2025-03-11

Recipe for Cleaner Air: Add Salt!

In cold-climate areas, it is common to find vehicles with studded tyres during the winter season. This facilitates driving on icy roads. However, the use of such tyres causes wear of both the studs and the surface of the roads, and the result is high amounts of dust, notably in the shape of PM10 and finer fractions. Frequent sanding of the slippery roads also adds to the dust.

Initially, this may be less of a problem since the particles often become bound to the road surface by snow and ice, and eventually meltwater. However, in areas where the end of the winter season is characterized by low amounts of snow and rain, the particles are released from the roads by passing vehicles. This may be very notable along city streets with high traffic intensity and buildings forming street canyons preventing natural dispersion of the ambient air. The PM levels can then literally go sky-high.

A Detectable Issue

This type of pollution source can show a specific pattern with respect to PM levels. During nighttime when the traffic intensity is low, the particles may slowly settle on the ground. Condensing water can add to trapping the particles on the surface. However, when the morning traffic picks up, the turbulence starts, and the street surface dries. This causes re-release of the particles, with accompanying high PM levels and potential health issues. The levels can remain high throughout the day and into the beginning of the night, before the process repeats itself.

Not all days are necessarily like this. Precipitation can efficiently bind the particles to the ground and will also eventually transport them away from the streets. Windy days may effectively scatter the airborne particles. However, during calm and dry periods, the daily repeating pattern can be quite visible. The day-time peaks may also get higher and higher each day.

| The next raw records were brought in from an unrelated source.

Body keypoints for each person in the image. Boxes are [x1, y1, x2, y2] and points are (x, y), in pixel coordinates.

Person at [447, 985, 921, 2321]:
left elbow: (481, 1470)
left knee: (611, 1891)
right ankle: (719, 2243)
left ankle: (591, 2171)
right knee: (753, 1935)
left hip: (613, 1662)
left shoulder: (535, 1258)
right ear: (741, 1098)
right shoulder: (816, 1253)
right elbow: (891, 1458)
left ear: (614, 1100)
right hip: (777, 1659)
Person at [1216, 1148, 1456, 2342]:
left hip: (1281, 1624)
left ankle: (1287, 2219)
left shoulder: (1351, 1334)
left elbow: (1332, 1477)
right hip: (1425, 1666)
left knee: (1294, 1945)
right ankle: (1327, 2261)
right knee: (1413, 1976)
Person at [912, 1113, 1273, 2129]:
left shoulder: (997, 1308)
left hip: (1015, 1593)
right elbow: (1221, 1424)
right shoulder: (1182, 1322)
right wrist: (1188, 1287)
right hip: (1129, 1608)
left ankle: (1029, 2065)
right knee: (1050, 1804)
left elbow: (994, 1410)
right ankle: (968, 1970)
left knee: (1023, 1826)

…and Also an Addressable Issue

We have already touched the remedy: water binds the particles. But how can we assure that there is water on the road surface also during dry days? The answer is salt and preferably calcium chloride (CaCl₂) which is notably hygroscopic, that is having the ability to attract and retain the water molecules.

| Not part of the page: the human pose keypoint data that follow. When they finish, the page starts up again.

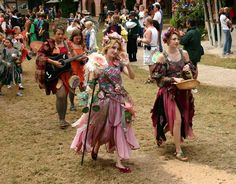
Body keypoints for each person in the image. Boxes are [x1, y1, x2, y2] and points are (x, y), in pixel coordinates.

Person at [71, 33, 139, 173]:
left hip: (119, 100)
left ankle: (119, 161)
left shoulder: (118, 64)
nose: (115, 50)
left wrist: (128, 65)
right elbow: (90, 82)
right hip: (103, 100)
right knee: (101, 128)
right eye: (112, 47)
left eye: (117, 48)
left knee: (119, 128)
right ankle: (95, 146)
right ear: (106, 48)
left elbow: (132, 77)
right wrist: (94, 76)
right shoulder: (97, 62)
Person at [151, 27, 196, 161]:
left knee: (180, 120)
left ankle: (160, 133)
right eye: (173, 39)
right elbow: (158, 79)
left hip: (183, 91)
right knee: (177, 120)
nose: (177, 41)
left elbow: (192, 74)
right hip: (168, 93)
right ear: (167, 41)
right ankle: (178, 151)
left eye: (178, 39)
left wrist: (189, 68)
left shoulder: (184, 53)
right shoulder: (162, 57)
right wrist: (173, 79)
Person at [35, 25, 72, 129]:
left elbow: (69, 56)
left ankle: (63, 119)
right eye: (58, 34)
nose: (60, 36)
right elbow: (40, 56)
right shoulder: (48, 43)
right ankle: (61, 119)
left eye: (62, 34)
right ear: (54, 34)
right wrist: (53, 62)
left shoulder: (66, 43)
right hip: (54, 74)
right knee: (60, 95)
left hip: (66, 73)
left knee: (64, 96)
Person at [68, 29, 87, 111]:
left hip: (81, 68)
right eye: (77, 39)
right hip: (73, 69)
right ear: (73, 37)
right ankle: (72, 104)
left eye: (79, 39)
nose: (78, 40)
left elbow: (85, 54)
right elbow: (76, 57)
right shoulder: (70, 45)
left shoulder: (81, 45)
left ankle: (84, 104)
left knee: (83, 87)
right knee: (73, 87)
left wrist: (85, 57)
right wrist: (83, 57)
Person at [138, 16, 158, 84]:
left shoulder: (149, 30)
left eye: (145, 21)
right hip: (154, 47)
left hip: (150, 48)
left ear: (148, 22)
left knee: (150, 64)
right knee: (154, 63)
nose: (144, 22)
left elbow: (148, 41)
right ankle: (153, 76)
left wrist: (140, 40)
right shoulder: (154, 29)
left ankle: (152, 77)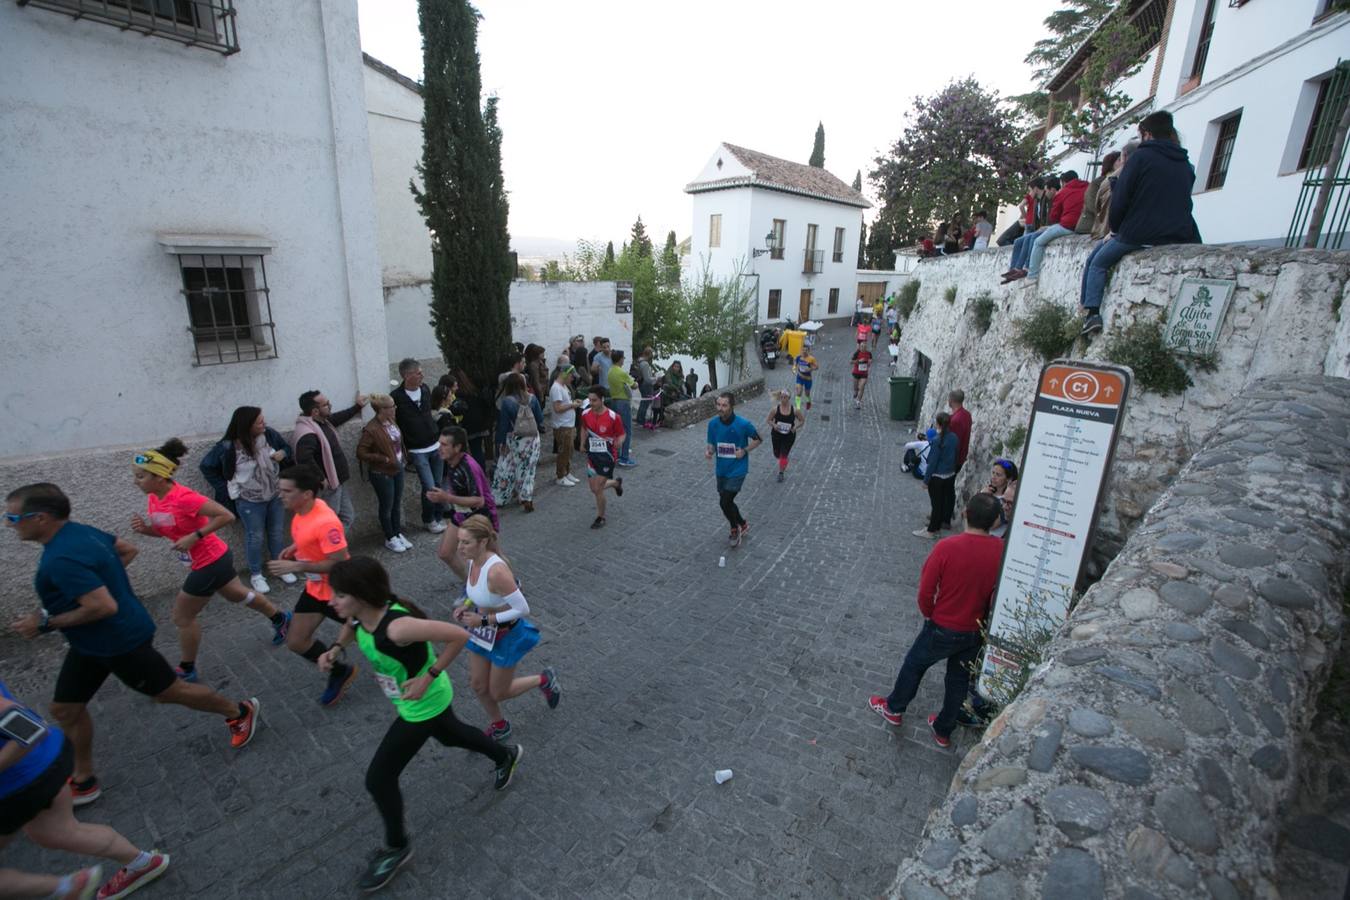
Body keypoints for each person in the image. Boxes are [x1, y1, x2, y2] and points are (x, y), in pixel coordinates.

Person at [6, 483, 261, 808]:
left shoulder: (61, 558)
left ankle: (239, 711)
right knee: (65, 709)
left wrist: (43, 622)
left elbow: (102, 607)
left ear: (40, 518)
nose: (8, 524)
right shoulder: (81, 532)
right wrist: (104, 582)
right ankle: (83, 779)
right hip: (89, 643)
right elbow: (127, 550)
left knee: (169, 692)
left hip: (118, 640)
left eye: (13, 518)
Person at [318, 558, 521, 892]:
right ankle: (504, 755)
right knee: (451, 736)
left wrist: (428, 676)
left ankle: (397, 848)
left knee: (379, 778)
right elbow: (352, 625)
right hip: (411, 700)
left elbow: (457, 635)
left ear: (361, 595)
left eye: (339, 595)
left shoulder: (397, 627)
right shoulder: (360, 615)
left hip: (423, 703)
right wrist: (337, 648)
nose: (332, 601)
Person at [130, 440, 290, 681]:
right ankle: (281, 618)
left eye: (141, 476)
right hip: (205, 560)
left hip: (210, 561)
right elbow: (168, 530)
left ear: (160, 477)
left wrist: (195, 536)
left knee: (182, 617)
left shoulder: (184, 497)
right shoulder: (155, 498)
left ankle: (187, 668)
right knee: (236, 594)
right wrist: (146, 530)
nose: (136, 481)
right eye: (136, 476)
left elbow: (225, 515)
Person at [0, 680, 170, 900]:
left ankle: (65, 889)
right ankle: (143, 863)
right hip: (44, 762)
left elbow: (30, 727)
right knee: (56, 833)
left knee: (57, 832)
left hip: (23, 781)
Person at [869, 493, 1004, 747]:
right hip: (974, 630)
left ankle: (894, 708)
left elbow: (926, 590)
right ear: (996, 521)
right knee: (958, 681)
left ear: (964, 513)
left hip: (943, 624)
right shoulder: (1001, 551)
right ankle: (943, 730)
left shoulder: (947, 547)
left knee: (914, 665)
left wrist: (930, 613)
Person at [1081, 111, 1200, 336]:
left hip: (1139, 233)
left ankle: (1091, 313)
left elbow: (1122, 199)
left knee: (1097, 261)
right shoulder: (1185, 162)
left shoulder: (1141, 158)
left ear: (1146, 134)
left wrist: (1116, 229)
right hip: (1178, 231)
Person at [450, 517, 559, 742]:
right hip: (483, 633)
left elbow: (522, 608)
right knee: (479, 686)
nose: (459, 548)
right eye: (459, 541)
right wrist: (466, 606)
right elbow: (477, 592)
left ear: (482, 543)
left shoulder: (496, 571)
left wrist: (482, 621)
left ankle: (543, 679)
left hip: (505, 634)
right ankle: (499, 724)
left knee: (499, 692)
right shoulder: (472, 561)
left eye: (466, 543)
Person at [265, 465, 360, 707]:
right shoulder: (301, 511)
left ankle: (416, 661)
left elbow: (339, 563)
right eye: (281, 490)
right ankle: (340, 671)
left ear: (306, 493)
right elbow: (309, 538)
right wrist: (296, 548)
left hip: (341, 593)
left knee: (381, 636)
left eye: (287, 491)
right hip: (315, 591)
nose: (281, 495)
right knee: (296, 641)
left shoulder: (326, 522)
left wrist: (297, 567)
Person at [198, 406, 294, 595]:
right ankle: (256, 575)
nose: (263, 424)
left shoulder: (270, 435)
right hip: (248, 500)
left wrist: (283, 453)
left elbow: (286, 448)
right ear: (247, 425)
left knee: (276, 532)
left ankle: (279, 567)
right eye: (259, 421)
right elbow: (206, 466)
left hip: (274, 494)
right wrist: (225, 487)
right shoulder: (228, 446)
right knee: (255, 536)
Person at [428, 425, 499, 582]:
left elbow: (479, 501)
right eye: (439, 444)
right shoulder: (451, 460)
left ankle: (510, 584)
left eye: (444, 445)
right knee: (445, 553)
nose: (440, 448)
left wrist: (446, 497)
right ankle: (470, 585)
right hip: (461, 513)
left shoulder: (469, 466)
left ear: (457, 447)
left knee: (492, 557)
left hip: (480, 517)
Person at [293, 388, 369, 529]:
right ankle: (326, 550)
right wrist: (321, 478)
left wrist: (357, 407)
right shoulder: (307, 433)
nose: (330, 406)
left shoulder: (321, 423)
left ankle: (335, 548)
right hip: (328, 486)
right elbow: (304, 459)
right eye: (326, 404)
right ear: (315, 411)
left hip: (337, 482)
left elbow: (338, 417)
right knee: (328, 524)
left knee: (347, 517)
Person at [391, 359, 446, 536]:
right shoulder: (396, 397)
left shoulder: (425, 390)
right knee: (429, 487)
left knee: (437, 484)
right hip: (417, 449)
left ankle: (438, 516)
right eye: (419, 372)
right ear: (407, 375)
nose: (422, 375)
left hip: (435, 445)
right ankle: (428, 520)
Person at [705, 392, 762, 548]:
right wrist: (709, 451)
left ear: (731, 406)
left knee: (725, 501)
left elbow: (758, 439)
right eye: (718, 405)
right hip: (721, 470)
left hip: (738, 469)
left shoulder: (743, 424)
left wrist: (744, 451)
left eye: (724, 405)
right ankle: (742, 524)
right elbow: (711, 443)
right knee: (727, 502)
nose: (720, 408)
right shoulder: (713, 424)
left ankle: (734, 528)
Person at [357, 394, 411, 554]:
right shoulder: (371, 429)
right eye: (392, 406)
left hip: (397, 468)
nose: (395, 408)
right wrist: (383, 459)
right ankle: (390, 537)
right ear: (381, 410)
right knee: (386, 506)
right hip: (382, 472)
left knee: (396, 504)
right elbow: (361, 452)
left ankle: (397, 533)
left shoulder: (391, 422)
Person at [1012, 170, 1089, 283]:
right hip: (1084, 224)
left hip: (1067, 225)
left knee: (1038, 241)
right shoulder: (1088, 187)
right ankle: (1016, 269)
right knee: (1023, 240)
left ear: (1063, 182)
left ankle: (1032, 275)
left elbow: (1054, 216)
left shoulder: (1063, 192)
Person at [491, 374, 544, 513]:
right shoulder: (532, 398)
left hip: (514, 439)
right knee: (528, 468)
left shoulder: (507, 401)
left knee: (507, 466)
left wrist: (501, 442)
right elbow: (540, 418)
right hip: (532, 439)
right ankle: (525, 496)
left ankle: (500, 497)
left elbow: (503, 425)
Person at [579, 386, 625, 529]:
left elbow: (623, 434)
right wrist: (581, 443)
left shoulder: (613, 417)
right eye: (590, 400)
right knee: (593, 488)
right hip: (593, 456)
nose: (591, 403)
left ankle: (601, 517)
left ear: (602, 400)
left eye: (595, 400)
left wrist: (619, 442)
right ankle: (615, 483)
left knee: (598, 488)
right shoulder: (585, 414)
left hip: (608, 456)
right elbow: (584, 429)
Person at [914, 412, 958, 539]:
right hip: (949, 475)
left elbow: (932, 462)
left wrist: (926, 481)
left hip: (937, 477)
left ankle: (931, 530)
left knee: (936, 504)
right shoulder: (954, 438)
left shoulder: (937, 441)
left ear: (938, 424)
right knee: (942, 502)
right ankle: (937, 527)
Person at [548, 365, 582, 486]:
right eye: (572, 376)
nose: (573, 379)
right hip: (562, 425)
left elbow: (564, 404)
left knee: (568, 450)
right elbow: (557, 408)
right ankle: (560, 476)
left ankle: (566, 472)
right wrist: (572, 405)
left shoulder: (563, 386)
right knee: (564, 451)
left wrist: (573, 403)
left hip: (567, 424)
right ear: (565, 374)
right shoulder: (556, 388)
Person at [1074, 152, 1119, 238]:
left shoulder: (1120, 179)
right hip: (1090, 225)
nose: (1123, 161)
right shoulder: (1097, 183)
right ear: (1111, 163)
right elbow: (1093, 205)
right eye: (1119, 160)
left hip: (1107, 227)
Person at [606, 349, 638, 467]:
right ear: (620, 359)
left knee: (616, 430)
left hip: (614, 401)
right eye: (623, 357)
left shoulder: (610, 371)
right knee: (626, 430)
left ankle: (617, 454)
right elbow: (634, 385)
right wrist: (636, 382)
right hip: (623, 402)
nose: (624, 359)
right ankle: (624, 457)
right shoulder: (622, 372)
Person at [765, 390, 804, 483]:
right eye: (781, 397)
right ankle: (782, 459)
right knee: (777, 454)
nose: (783, 399)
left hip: (789, 436)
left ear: (789, 398)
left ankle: (781, 473)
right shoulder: (775, 409)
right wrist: (774, 425)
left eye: (785, 397)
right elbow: (768, 420)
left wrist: (795, 427)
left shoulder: (795, 410)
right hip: (776, 435)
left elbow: (802, 420)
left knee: (783, 455)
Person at [981, 458, 1019, 538]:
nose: (994, 477)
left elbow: (991, 525)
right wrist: (981, 496)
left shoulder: (1008, 501)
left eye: (998, 475)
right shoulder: (986, 492)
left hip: (994, 541)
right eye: (993, 473)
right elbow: (968, 515)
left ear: (1009, 479)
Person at [947, 390, 972, 476]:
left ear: (951, 401)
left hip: (953, 460)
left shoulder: (955, 420)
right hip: (961, 456)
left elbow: (953, 443)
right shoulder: (967, 414)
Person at [635, 347, 658, 429]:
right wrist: (656, 378)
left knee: (644, 402)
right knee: (645, 402)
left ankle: (640, 419)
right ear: (649, 354)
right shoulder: (645, 364)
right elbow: (647, 379)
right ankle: (641, 420)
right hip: (646, 386)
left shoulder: (640, 361)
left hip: (642, 385)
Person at [792, 346, 819, 411]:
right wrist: (794, 370)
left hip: (808, 379)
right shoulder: (798, 357)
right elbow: (795, 365)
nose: (804, 351)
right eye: (803, 350)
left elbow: (817, 367)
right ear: (801, 350)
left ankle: (808, 401)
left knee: (807, 394)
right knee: (799, 392)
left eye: (806, 350)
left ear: (808, 351)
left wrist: (811, 369)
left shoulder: (811, 359)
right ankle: (798, 408)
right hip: (800, 377)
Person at [851, 341, 873, 409]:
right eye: (862, 346)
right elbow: (851, 361)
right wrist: (859, 361)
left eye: (864, 347)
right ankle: (855, 391)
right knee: (856, 389)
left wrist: (870, 362)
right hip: (856, 372)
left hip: (864, 373)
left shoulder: (869, 353)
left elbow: (870, 360)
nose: (863, 348)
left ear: (866, 347)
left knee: (862, 386)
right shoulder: (857, 353)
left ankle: (858, 401)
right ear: (860, 347)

Spreading salt for de-icing purposes is a common practice. A proper mix of different types of salt assures efficiency also in temperatures much below freezing. A mixture of 80 % NaCl and 20 % CaCl₂ has turned out to be favourable also in low temperatures, and the CaCl₂ share can then also prevent the salt solution from drying, thereby providing particle-binding effects also during regular salting. This can give added value at temperatures around freezing, with shifting icy, wet, and dry road surfaces.

Continued Salt Spreading

The key to preventing high PM levels in early spring is continued salt spreading, also at temperatures safely above freezing. This may seem odd, but experiments including road-side PM monitoring with high temporal resolution have shown very promising results. Since there is no need for any de-icing, this type of salting is best done with 100 % calcium chloride, having very good hygroscopic properties.

There are a few things to consider before sending out the salting brigade. First, the weather forecasts – it only makes sense to attempt binding the particles if the road surfaces are about to dry, and they will remain dry for some time. Rainfall will just wash away the salt and anyway binds the particles to the surface.

The next thing to consider is the risk for crystallisation. Too high calcium chloride concentration and crystals are formed. The surface then becomes slippery, and it can be just as bad as if it was icy. That is not what the drivers expect at temperatures well above freezing and must of course be avoided. To complicate things, the crystallisation process also depends on the ambient temperature – the higher temperature the higher risk for crystallisation. There can also be residual salt on the surface from preceding salt spreading, which also must be attended to in order not to get too high concentrations.

Practical Approach

If the weather forecast is favourable for salt spreading for PM reduction purposes, the first step is to establish how much salt there already is on the road surface. This is done by sampling the surface at strategic points. A refractometer is then used to determine the present salt concentration. That, and the predicted highest temperature of the day gives the concentration of the new salt solution and the spreading rate. This is fed into the controls of the spreading devices on the salt trucks, which then can be dispatched to deliver the salt batch of the day to the city streets. Allt this is carried out by the road authority in a well-trimmed sequence with minimal time from sampling to salt spreading. Properly done, the surface is barely perceived as wet, but the water binding effect is there, and the PM levels can be reduced notably.

There is of course a cost for salting, and it is only done when there is expected to be a clear effect on the air quality. Nevertheless, there are records of this kind of salting being carried out as late as in the month of June, long after the winter season’s last day of night freezing.

Work in Progress

Facts for this article originate from the city of Karlstad in Sweden where staff at the local road authority has developed the methods and by now become internationally renowned experts on salting for cleaner air. OPSIS contributes with PM monitoring services in continuing tests to further develop the methods.